Where it can get interesting, though, is just how dominant Google is in search for a major business segment online: the enterprise. The latest findings from iCrossing have been reported by MediaPost. To be fair, the author of the article I am referring to is an iCrossing employee. In this instance, though, there is less concern for results being “skewed” since there is no real advantage to iCrossing in reporting these findings (other than some market exposure, of course).
So what’s the difference between Google in general and Google with regard to enterprise search? Even more dominance. Sorry all of you bing and Yahoo folks who would like to see something else. The reality is that when people are searching for business information Google is clearly the search engine of choice. I know it is for me personally. I’ll let some pictures tell the story.
With Google having 80% of the enterprise search market it becomes a bit ridiculous to consider that bing is gaining on Yahoo and AOL lost 25% of its enterprise search traffic according to the study. It feels nearly irrelevant but considering the overall size of the market can you afford to ignore the 16% of the enterprise search market that bing and Yahoo currently hold?

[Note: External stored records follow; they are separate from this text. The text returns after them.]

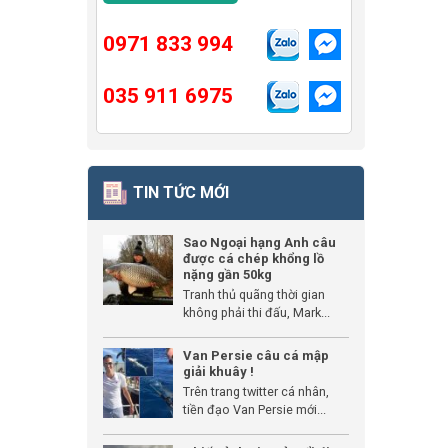
0971 833 994
035 911 6975
TIN TỨC MỚI
Sao Ngoại hạng Anh câu
được cá chép khổng lồ
nặng gần 50kg
Tranh thủ quãng thời gian
không phải thi đấu, Mark...
Van Persie câu cá mập
giải khuây !
Trên trang twitter cá nhân,
tiền đạo Van Persie mới...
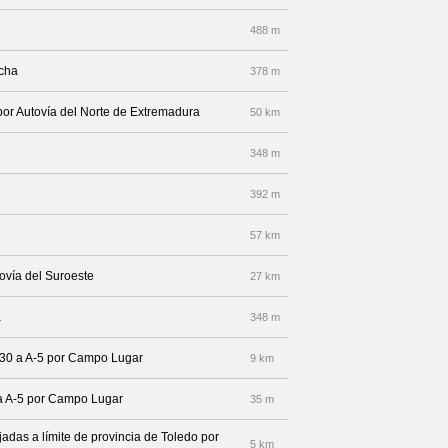
488 m
echa
378 m
 por Autovía del Norte de Extremadura
50 km
348 m
392 m
57 km
tovía del Suroeste
27 km
a
348 m
-430 a A-5 por Campo Lugar
9 km
 a A-5 por Campo Lugar
35 m
jadas a límite de provincia de Toledo por
5 km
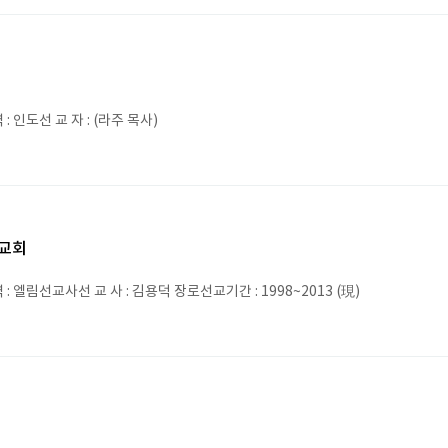
: 인도선 교 자 : (라주 목사)
교회
: 엘림선교사선 교 사 : 김용덕 장로선교기간 : 1998~2013 (現)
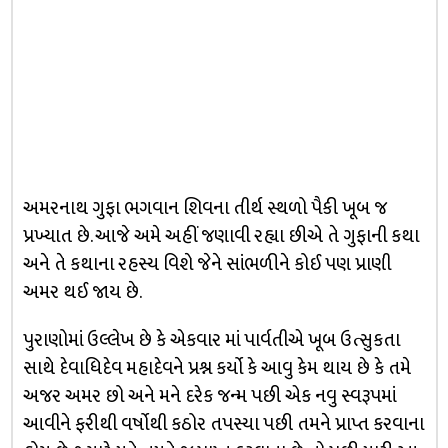
અમરનાથ ગુફા ભગવાન શિવના તીર્થ સ્થળો પૈકી ખૂબ જ
પ્રખ્યાત છે. આજે અમે અહીં જણાવી રહ્યા છીએ તે ગુફાની કથા
અને તે કથાના રહસ્ય વિશે જેને સાંભળીને કોઈ પણ પ્રાણી
અમર થઈ જાય છે.
પુરાણોમાં ઉલ્લેખ છે કે એકવાર માં પાર્વતીએ ખૂબ ઉત્સુકતા
સાથે દેવાધિદેવ મહાદેવને પ્રશ્ન કર્યો કે આવુ કેમ થાય છે કે તમે
અજર અમર છો અને મને દરેક જન્મ પછી એક નવુ સ્વરૂપમાં
આવીને ફરીથી વર્ષોથી કઠોર તપસ્યા પછી તમને પ્રાપ્ત કરવાના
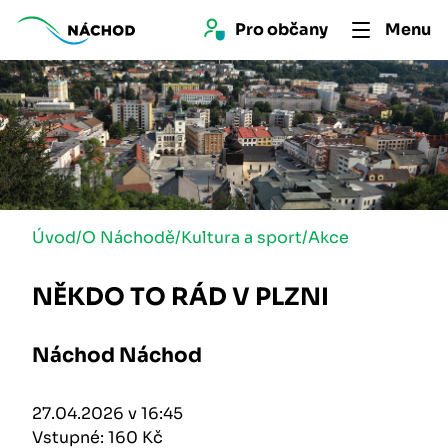
Pro 
občan
y
Menu
Úvod
/
O Náchodě
/
Kultura a sport
/
Akce
NĚKDO TO RÁD V PLZNI
Náchod Náchod
27.04.2026 v 16:45
Vstupné: 160 Kč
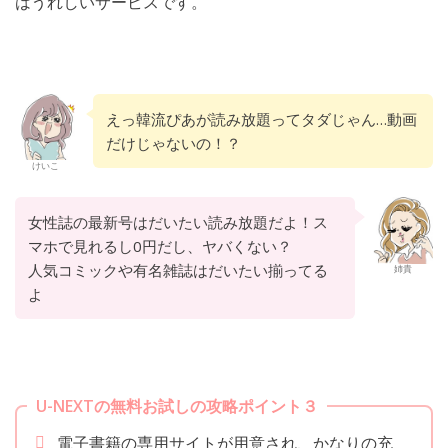
はうれしいサービスです。
えっ韓流ぴあが読み放題ってタダじゃん…動画
だけじゃないの！？
けいこ
女性誌の最新号はだいたい読み放題だよ！ス
マホで見れるし0円だし、ヤバくない？
人気コミックや有名雑誌はだいたい揃ってる
姉貴
よ
U-NEXTの無料お試しの攻略ポイント３
電子書籍の専用サイトが用意され、かなりの充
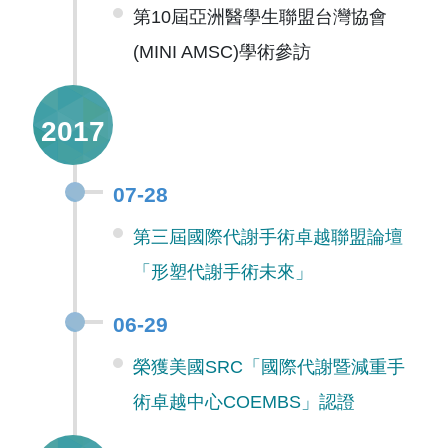
第10屆亞洲醫學生聯盟台灣協會
(MINI AMSC)學術參訪
2017
07-28
第三屆國際代謝手術卓越聯盟論壇
「形塑代謝手術未來」
06-29
榮獲美國SRC「國際代謝暨減重手
術卓越中心COEMBS」認證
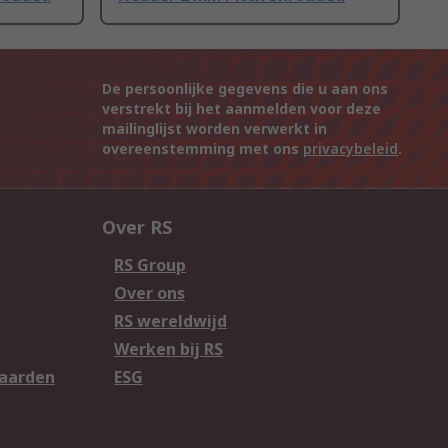
De persoonlijke gegevens die u aan ons
verstrekt bij het aanmelden voor deze
mailinglijst worden verwerkt in
overeenstemming met ons
privacybeleid
.
Over RS
RS Group
Over ons
RS wereldwijd
Werken bij RS
aarden
ESG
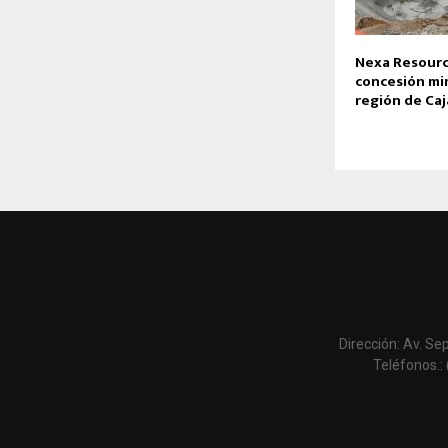
Nexa Resourc
concesión min
región de Ca
Dirección: Av. Se
Teléfonos.:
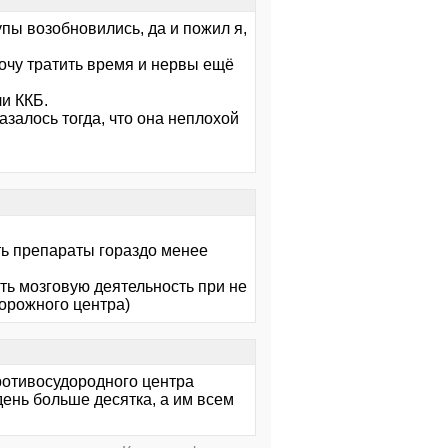
пы возобновились, да и пожил я,
хочу тратить время и нервы ещё
и ККБ.
казалось тогда, что она неплохой
ть препараты гораздо менее
ть мозговую деятельность при не
орожного центра)
противосудородного центра
день больше десятка, а им всем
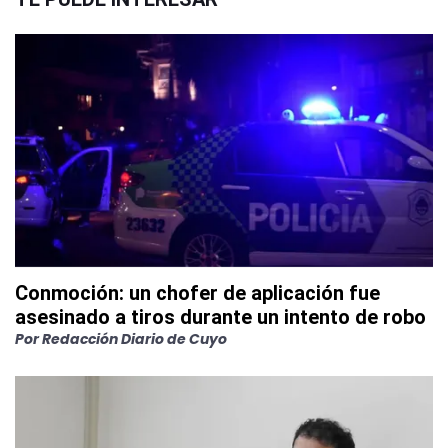
Conmoción: un chofer de aplicación fue
asesinado a tiros durante un intento de robo
Por
Redacción Diario de Cuyo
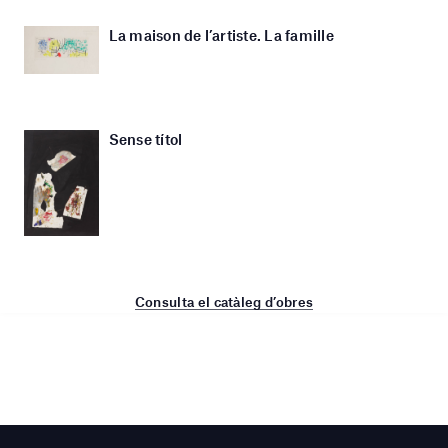
La maison de l’artiste. La famille
Sense títol
Consulta el catàleg d’obres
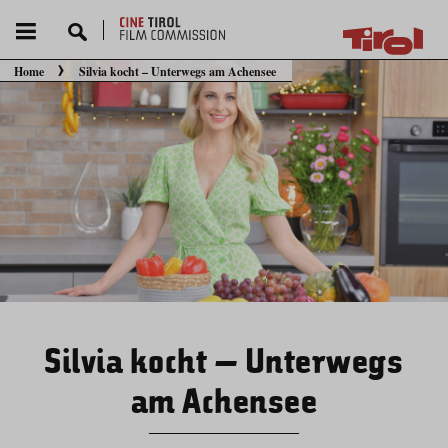
Home
Silvia kocht – Unterwegs am Achensee
Sie befinden sich hier:
Silvia kocht – Unterwegs
am Achensee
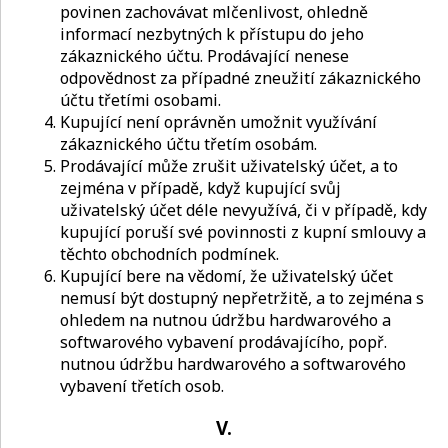
povinen zachovávat mlčenlivost, ohledně
informací nezbytných k přístupu do jeho
zákaznického účtu. Prodávající nenese
odpovědnost za případné zneužití zákaznického
účtu třetími osobami.
Kupující není oprávněn umožnit využívání
zákaznického účtu třetím osobám.
Prodávající může zrušit uživatelský účet, a to
zejména v případě, když kupující svůj
uživatelský účet déle nevyužívá, či v případě, kdy
kupující poruší své povinnosti z kupní smlouvy a
těchto obchodních podmínek.
Kupující bere na vědomí, že uživatelský účet
nemusí být dostupný nepřetržitě, a to zejména s
ohledem na nutnou údržbu hardwarového a
softwarového vybavení prodávajícího, popř.
nutnou údržbu hardwarového a softwarového
vybavení třetích osob.
V.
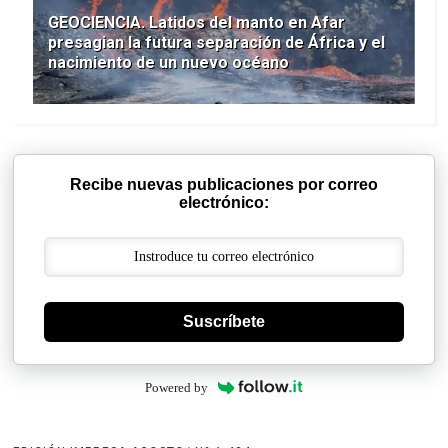
GEOCIENCIA. Latidos del manto en Afar
presagian la futura separación de África y el
nacimiento de un nuevo océano
Recibe nuevas publicaciones por correo
electrónico:
Suscríbete
Powered by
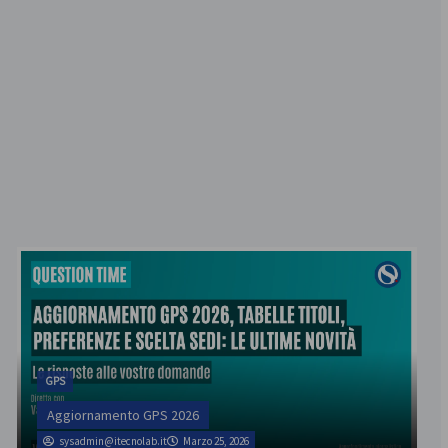
GPS
Aggiornamento GPS 2026
sysadmin@itecnolab.it
Marzo 25, 2026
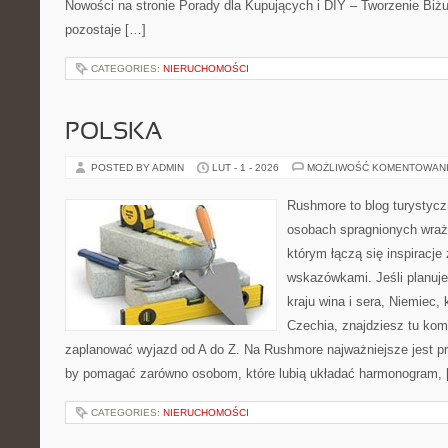
Nowości na stronie Porady dla Kupujących i DIY – Tworzenie Biżu
pozostaje […]
CATEGORIES:
NIERUCHOMOŚCI
POLSKA
POSTED BY ADMIN
LUT - 1 - 2026
MOŻLIWOŚĆ KOMENTOWAN
Rushmore to blog turystycz
osobach spragnionych wraże
którym łączą się inspiracje
wskazówkami. Jeśli planuje
kraju wina i sera, Niemiec, 
Czechia, znajdziesz tu komp
zaplanować wyjazd od A do Z. Na Rushmore najważniejsze jest pra
by pomagać zarówno osobom, które lubią układać harmonogram, 
CATEGORIES:
NIERUCHOMOŚCI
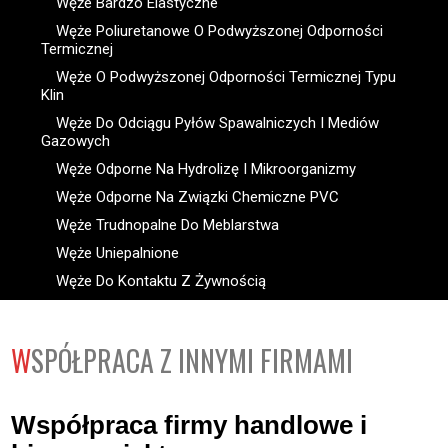
Węże Bardzo Elastyczne
Węże Poliuretanowe O Podwyższonej Odporności
Termicznej
Węże O Podwyższonej Odporności Termicznej Typu
Klin
Węże Do Odciągu Pyłów Spawalniczych I Mediów
Gazowych
Węże Odporne Na Hydrolizę I Mikroorganizmy
Węże Odporne Na Związki Chemiczne PVC
Węże Trudnopalne Do Meblarstwa
Węże Uniepalnione
Węże Do Kontaktu Z Żywnością
WSPÓŁPRACA Z INNYMI FIRMAMI
Współpraca firmy handlowe i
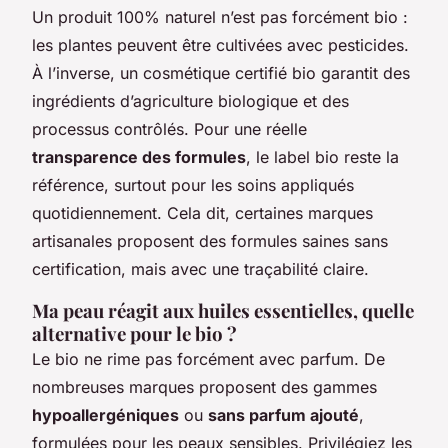
Un produit 100% naturel n’est pas forcément bio :
les plantes peuvent être cultivées avec pesticides.
À l’inverse, un cosmétique certifié bio garantit des
ingrédients d’agriculture biologique et des
processus contrôlés. Pour une réelle
transparence des formules
, le label bio reste la
référence, surtout pour les soins appliqués
quotidiennement. Cela dit, certaines marques
artisanales proposent des formules saines sans
certification, mais avec une traçabilité claire.
Ma peau réagit aux huiles essentielles, quelle
alternative pour le bio ?
Le bio ne rime pas forcément avec parfum. De
nombreuses marques proposent des gammes
hypoallergéniques
ou
sans parfum ajouté
,
formulées pour les peaux sensibles. Privilégiez les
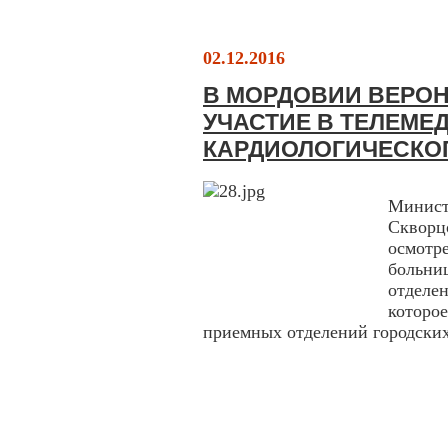
02.12.2016
В МОРДОВИИ ВЕРО
УЧАСТИЕ В ТЕЛЕМЕ
КАРДИОЛОГИЧЕСКО
Минис
Скворц
осмот
больни
отделе
которо
приемных отделений городских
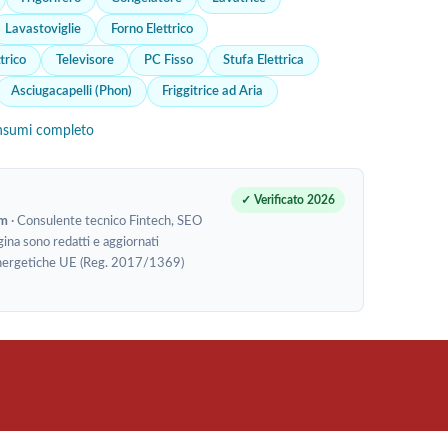
Lavastoviglie
Forno Elettrico
trico
Televisore
PC Fisso
Stufa Elettrica
Asciugacapelli (Phon)
Friggitrice ad Aria
nsumi completo
✓ Verificato 2026
om
· Consulente tecnico Fintech, SEO
gina sono redatti e aggiornati
te energetiche UE (Reg. 2017/1369)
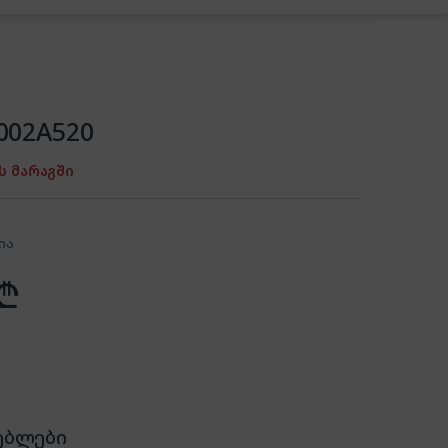
002A520
ს მარაგში
ია
₾
ებლები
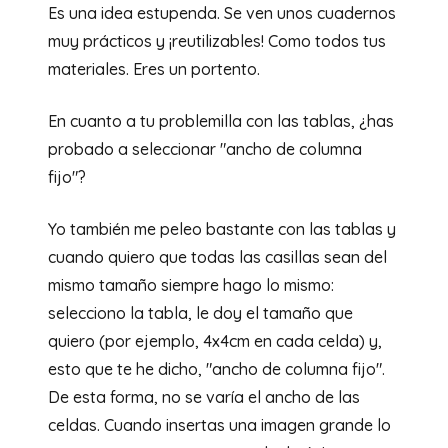
Es una idea estupenda. Se ven unos cuadernos
muy prácticos y ¡reutilizables! Como todos tus
materiales. Eres un portento.
En cuanto a tu problemilla con las tablas, ¿has
probado a seleccionar "ancho de columna
fijo"?
Yo también me peleo bastante con las tablas y
cuando quiero que todas las casillas sean del
mismo tamaño siempre hago lo mismo:
selecciono la tabla, le doy el tamaño que
quiero (por ejemplo, 4x4cm en cada celda) y,
esto que te he dicho, "ancho de columna fijo".
De esta forma, no se varía el ancho de las
celdas. Cuando insertas una imagen grande lo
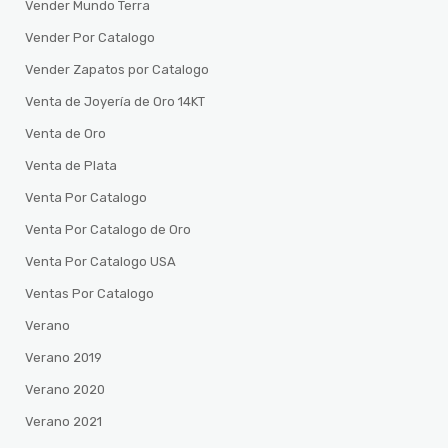
Vender Mundo Terra
Vender Por Catalogo
Vender Zapatos por Catalogo
Venta de Joyería de Oro 14KT
Venta de Oro
Venta de Plata
Venta Por Catalogo
Venta Por Catalogo de Oro
Venta Por Catalogo USA
Ventas Por Catalogo
Verano
Verano 2019
Verano 2020
Verano 2021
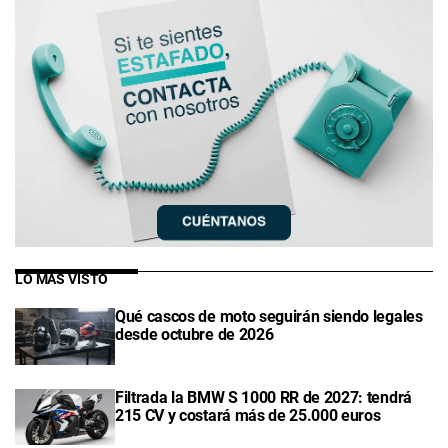
LO MÁS VISTO
Qué cascos de moto seguirán siendo legales
desde octubre de 2026
Filtrada la BMW S 1000 RR de 2027: tendrá
215 CV y costará más de 25.000 euros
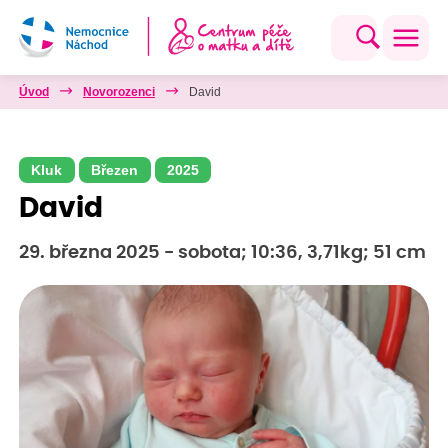
Úvod
Novorozenci
David
Kluk
Březen
2025
David
29. března 2025 - sobota; 10:36, 3,71kg; 51 cm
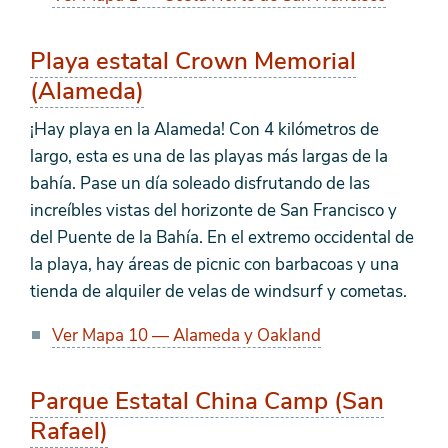
Playa estatal Crown Memorial
(Alameda)
¡Hay playa en la Alameda! Con 4 kilómetros de
largo, esta es una de las playas más largas de la
bahía. Pase un día soleado disfrutando de las
increíbles vistas del horizonte de San Francisco y
del Puente de la Bahía. En el extremo occidental de
la playa, hay áreas de picnic con barbacoas y una
tienda de alquiler de velas de windsurf y cometas.
Ver Mapa 10 — Alameda y Oakland
Parque Estatal China Camp (San
Rafael)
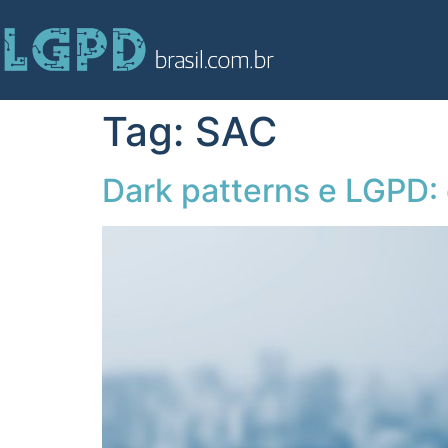
Tag:
SAC
Dark patterns e LGPD:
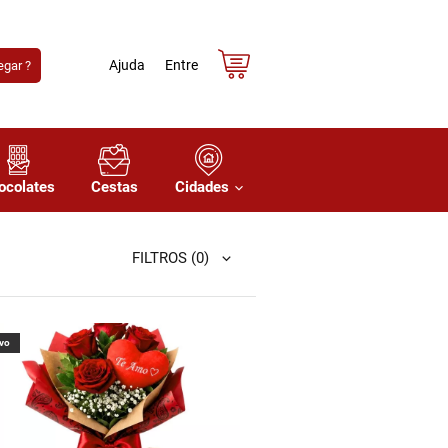
Ajuda
Entre
gar ?
ocolates
Cestas
Cidades
FILTROS
(0)
vo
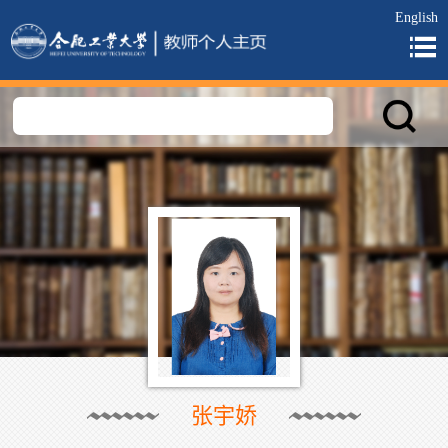
English
张宇娇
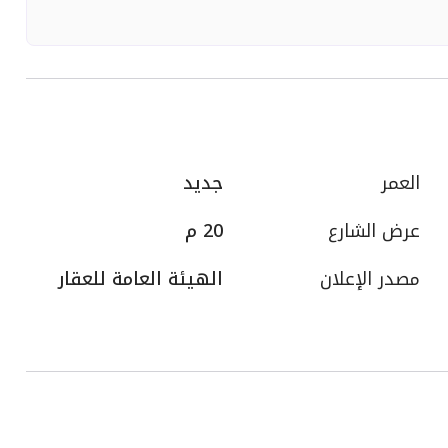
العمر
جديد
عرض الشارع
20 م
مصدر الإعلان
الهيئة العامة للعقار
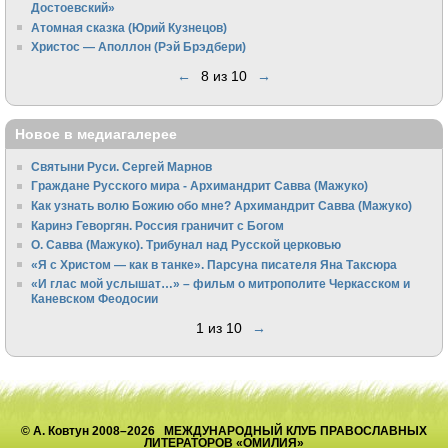
Достоевский»
Атомная сказка (Юрий Кузнецов)
Христос — Аполлон (Рэй Брэдбери)
←
8 из 10
→
Новое в медиагалерее
Святыни Руси. Сергей Марнов
Граждане Русского мира - Архимандрит Савва (Мажуко)
Как узнать волю Божию обо мне? Архимандрит Савва (Мажуко)
Каринэ Геворгян. Россия граничит с Богом
О. Савва (Мажуко). Трибунал над Русской церковью
«Я с Христом — как в танке». Парсуна писателя Яна Таксюра
«И глас мой услышат…» – фильм о митрополите Черкасском и
Каневском Феодосии
1 из 10
→
© А. Ковтун 2008–2026 МЕЖДУНАРОДНЫЙ КЛУБ ПРАВОСЛАВНЫХ
ЛИТЕРАТОРОВ «ОМИЛИЯ»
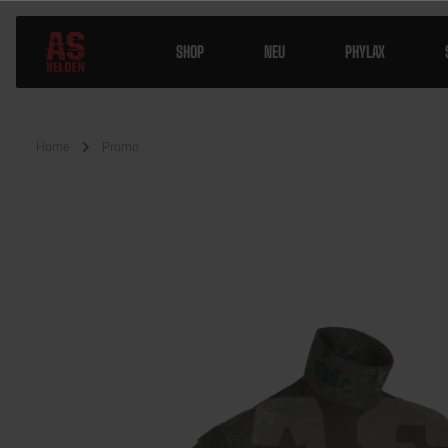
SHOP
NEU
PHYLAX
Home
Promo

So rather than ponder the “Why is this so?” questions let’s consider another angle. As marketers, whether you are working with enterprise accounts or not, what percentage of your efforts in search are focused on Google? Is it 80%? Is it higher? How do you really view bing and Yahoo as search options and how much money and effort do you direct to these engines?
Lastly, do you really see these numbers ever changing? If so, how and what might be the cause?